He is an active supporter of the US cause and the invasion of Iraq, signing letters and petitions in favor of Donald Rumsfeld, along with Romain Goupil and André Glucksmann. Bruckner supported the leader of the right-wing Union for a Popular Movement (UMP) party, Nicolas Sarkozy, during the campaign of the 2007 presidential election, claiming that the French Left now incarnated "conservatism" and that Sarkozy was the true heir of May '68.

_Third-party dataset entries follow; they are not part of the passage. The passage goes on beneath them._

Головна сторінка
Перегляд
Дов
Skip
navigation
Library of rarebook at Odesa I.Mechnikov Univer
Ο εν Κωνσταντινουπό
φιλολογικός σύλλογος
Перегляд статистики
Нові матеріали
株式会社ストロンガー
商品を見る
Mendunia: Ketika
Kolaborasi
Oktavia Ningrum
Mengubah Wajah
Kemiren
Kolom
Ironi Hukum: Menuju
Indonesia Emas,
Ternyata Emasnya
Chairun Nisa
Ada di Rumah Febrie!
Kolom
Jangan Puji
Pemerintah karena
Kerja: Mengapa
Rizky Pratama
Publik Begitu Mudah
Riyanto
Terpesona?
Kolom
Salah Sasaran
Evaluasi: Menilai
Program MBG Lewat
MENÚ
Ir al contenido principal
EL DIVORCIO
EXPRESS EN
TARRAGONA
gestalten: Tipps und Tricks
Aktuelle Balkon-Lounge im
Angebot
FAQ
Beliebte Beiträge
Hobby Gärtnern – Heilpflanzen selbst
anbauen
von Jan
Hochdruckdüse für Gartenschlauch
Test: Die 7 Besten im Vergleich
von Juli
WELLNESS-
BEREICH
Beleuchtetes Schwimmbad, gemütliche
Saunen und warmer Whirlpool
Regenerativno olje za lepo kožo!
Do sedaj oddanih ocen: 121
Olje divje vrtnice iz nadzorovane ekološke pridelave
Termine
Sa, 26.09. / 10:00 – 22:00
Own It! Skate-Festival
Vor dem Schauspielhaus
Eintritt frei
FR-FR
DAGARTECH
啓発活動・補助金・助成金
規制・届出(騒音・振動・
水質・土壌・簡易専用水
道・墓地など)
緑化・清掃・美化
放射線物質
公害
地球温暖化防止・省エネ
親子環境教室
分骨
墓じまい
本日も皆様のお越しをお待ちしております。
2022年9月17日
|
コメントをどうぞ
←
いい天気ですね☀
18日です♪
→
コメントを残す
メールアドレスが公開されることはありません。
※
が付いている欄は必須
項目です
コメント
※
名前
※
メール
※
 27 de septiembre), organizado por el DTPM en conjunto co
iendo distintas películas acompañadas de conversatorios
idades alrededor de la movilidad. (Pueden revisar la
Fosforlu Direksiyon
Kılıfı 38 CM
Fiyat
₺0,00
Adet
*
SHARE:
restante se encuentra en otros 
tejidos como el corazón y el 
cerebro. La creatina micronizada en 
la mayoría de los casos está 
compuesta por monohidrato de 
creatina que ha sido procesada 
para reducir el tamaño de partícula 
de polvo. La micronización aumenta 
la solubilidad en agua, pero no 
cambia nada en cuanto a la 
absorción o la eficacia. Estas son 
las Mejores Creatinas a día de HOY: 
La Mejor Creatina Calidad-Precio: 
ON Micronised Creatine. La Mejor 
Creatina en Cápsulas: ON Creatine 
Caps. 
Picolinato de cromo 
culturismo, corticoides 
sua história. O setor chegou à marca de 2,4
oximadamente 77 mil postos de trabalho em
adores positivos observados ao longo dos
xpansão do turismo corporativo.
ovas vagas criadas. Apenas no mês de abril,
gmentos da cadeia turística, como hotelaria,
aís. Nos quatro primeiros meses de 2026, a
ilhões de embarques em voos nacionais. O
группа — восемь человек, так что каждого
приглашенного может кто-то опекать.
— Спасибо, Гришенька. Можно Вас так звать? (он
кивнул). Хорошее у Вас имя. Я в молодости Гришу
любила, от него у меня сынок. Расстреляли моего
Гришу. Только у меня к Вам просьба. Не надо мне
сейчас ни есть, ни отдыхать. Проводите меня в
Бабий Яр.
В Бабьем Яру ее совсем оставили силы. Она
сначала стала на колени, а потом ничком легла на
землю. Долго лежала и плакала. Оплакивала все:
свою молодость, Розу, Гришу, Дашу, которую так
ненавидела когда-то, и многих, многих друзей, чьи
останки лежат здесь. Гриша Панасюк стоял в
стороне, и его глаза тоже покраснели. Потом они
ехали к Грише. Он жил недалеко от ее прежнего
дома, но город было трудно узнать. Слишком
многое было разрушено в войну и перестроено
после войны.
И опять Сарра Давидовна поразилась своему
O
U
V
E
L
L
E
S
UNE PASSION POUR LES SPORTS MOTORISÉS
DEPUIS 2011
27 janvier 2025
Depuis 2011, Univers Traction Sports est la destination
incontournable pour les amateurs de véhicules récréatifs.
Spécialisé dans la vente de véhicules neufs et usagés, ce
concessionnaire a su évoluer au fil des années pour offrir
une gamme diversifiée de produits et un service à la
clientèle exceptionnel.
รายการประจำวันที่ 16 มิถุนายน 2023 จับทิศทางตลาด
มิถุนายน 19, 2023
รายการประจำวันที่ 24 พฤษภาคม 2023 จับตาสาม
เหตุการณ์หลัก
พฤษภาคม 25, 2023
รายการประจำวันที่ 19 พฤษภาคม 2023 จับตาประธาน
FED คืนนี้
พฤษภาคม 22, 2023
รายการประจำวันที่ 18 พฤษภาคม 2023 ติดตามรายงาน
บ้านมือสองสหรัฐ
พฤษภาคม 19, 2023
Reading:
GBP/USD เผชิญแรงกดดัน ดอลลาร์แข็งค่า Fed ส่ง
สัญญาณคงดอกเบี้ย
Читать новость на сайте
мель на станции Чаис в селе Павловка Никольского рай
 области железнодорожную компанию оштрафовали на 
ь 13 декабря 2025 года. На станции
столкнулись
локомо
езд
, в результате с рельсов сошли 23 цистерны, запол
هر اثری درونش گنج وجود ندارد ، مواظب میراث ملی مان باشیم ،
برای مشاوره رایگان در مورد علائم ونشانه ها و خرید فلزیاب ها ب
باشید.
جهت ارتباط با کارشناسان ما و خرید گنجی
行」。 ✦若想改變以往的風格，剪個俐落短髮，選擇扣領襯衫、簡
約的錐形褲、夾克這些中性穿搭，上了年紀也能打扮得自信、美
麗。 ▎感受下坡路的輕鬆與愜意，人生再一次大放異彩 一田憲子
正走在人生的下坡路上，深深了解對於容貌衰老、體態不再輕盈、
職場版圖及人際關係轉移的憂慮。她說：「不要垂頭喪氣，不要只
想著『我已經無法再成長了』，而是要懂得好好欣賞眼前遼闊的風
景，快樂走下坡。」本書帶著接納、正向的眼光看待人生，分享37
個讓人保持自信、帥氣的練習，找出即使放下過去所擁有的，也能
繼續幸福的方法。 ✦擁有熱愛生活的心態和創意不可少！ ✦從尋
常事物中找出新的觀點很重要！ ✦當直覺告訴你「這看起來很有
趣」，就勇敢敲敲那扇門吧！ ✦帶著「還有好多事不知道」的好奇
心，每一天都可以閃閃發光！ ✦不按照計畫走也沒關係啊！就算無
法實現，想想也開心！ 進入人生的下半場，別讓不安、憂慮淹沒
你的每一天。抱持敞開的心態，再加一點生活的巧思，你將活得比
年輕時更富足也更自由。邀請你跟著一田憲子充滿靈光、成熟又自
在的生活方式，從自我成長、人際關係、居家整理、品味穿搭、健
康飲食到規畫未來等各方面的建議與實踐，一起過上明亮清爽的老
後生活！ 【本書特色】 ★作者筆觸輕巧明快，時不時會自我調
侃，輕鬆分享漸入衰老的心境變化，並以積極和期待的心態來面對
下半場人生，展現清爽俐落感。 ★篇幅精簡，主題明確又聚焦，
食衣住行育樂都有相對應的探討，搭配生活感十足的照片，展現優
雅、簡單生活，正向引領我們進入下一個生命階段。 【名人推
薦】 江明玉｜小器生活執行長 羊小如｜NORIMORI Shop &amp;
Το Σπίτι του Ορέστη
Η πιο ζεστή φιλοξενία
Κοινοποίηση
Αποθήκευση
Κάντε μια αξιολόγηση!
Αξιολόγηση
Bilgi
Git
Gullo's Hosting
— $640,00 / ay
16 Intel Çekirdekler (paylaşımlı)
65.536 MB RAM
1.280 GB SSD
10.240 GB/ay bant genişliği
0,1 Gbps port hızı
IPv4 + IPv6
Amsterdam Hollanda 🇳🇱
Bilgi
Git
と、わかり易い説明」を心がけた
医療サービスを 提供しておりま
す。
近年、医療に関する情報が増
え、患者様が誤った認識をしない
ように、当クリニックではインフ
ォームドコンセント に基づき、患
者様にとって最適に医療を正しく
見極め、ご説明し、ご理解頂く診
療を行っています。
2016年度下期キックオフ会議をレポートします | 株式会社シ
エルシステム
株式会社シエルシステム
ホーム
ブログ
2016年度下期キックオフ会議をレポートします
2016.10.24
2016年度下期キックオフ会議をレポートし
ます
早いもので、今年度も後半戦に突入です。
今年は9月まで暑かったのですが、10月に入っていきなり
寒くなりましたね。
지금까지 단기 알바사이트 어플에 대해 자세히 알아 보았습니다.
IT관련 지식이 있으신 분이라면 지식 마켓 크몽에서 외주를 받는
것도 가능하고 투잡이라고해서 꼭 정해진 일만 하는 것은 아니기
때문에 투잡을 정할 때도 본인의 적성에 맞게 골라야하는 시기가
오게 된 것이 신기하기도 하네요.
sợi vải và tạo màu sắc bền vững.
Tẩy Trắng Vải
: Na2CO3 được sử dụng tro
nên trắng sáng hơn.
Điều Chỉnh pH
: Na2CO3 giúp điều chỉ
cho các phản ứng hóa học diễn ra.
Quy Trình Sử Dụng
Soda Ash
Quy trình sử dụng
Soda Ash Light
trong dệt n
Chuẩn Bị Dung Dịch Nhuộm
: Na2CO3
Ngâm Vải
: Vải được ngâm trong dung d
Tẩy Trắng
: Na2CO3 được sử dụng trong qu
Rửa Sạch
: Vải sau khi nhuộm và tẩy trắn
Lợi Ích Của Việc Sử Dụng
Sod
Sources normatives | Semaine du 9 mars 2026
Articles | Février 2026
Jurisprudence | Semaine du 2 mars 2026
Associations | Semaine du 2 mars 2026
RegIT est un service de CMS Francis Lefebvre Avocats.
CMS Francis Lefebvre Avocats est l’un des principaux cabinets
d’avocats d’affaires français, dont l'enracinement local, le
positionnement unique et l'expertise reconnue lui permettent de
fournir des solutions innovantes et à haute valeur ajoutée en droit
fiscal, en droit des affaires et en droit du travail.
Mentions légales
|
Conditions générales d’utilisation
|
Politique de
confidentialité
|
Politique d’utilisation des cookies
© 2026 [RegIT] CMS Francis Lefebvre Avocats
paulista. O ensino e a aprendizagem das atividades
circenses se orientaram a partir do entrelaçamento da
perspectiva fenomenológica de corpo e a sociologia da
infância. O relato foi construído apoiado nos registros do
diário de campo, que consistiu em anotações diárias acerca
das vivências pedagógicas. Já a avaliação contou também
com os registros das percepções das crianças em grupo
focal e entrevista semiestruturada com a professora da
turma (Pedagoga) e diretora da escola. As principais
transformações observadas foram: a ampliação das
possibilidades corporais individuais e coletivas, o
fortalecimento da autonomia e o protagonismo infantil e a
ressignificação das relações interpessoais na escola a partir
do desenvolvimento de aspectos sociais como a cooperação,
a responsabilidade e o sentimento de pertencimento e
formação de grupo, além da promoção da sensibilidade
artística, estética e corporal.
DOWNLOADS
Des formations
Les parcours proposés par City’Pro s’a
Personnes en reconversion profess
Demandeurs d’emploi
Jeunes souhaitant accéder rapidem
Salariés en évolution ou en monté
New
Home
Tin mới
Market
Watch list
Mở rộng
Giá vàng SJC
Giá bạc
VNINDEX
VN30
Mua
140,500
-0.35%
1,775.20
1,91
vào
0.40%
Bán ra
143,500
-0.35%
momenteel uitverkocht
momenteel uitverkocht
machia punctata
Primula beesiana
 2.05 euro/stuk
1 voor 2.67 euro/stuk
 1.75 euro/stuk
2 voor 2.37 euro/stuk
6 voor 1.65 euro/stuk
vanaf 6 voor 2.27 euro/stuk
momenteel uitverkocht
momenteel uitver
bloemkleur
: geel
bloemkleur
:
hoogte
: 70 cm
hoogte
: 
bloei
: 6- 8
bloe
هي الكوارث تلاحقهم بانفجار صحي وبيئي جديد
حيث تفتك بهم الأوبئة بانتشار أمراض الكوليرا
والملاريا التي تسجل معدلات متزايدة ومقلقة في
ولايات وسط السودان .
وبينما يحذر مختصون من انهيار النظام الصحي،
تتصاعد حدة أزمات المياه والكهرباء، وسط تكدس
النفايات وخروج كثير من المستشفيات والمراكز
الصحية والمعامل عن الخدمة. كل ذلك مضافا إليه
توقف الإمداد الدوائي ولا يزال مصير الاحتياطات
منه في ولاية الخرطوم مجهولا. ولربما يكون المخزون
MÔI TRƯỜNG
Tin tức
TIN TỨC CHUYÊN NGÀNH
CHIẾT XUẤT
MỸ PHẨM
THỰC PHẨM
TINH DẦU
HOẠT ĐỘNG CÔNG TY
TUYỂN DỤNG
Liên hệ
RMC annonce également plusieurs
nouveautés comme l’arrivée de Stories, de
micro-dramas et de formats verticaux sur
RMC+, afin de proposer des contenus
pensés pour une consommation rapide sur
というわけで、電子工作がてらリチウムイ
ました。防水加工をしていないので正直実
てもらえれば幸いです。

His fiery polemic stance against multiculturalism has kindled an international debate. In this tribune titled "Enlightenment fundamentalism or racism of the anti-racists?", which defended in particular Ayaan Hirsi Ali by criticizing other tribunes by Ian Buruma and Timothy Garton Ash, Bruckner brings in defence of his wide attack on Enlightenment, the position of modern philosopher ranging from Heidegger to Gadamer, Derrida, Horkheimer and Theodor Adorno, mentioning how they had all joined together to say that "all the evils of our epoch were spawned by this philosophical and literary episode [the Enlightenment ]: capitalism, colonialism, totalitarianism", although later in the text settling for a preferable form of Enlightenment, as opposed to Anglo-Saxon Enlightenment, by admitting that "Denouncing the excesses of the Enlightenment in the concepts that it forged means being true to its spirit.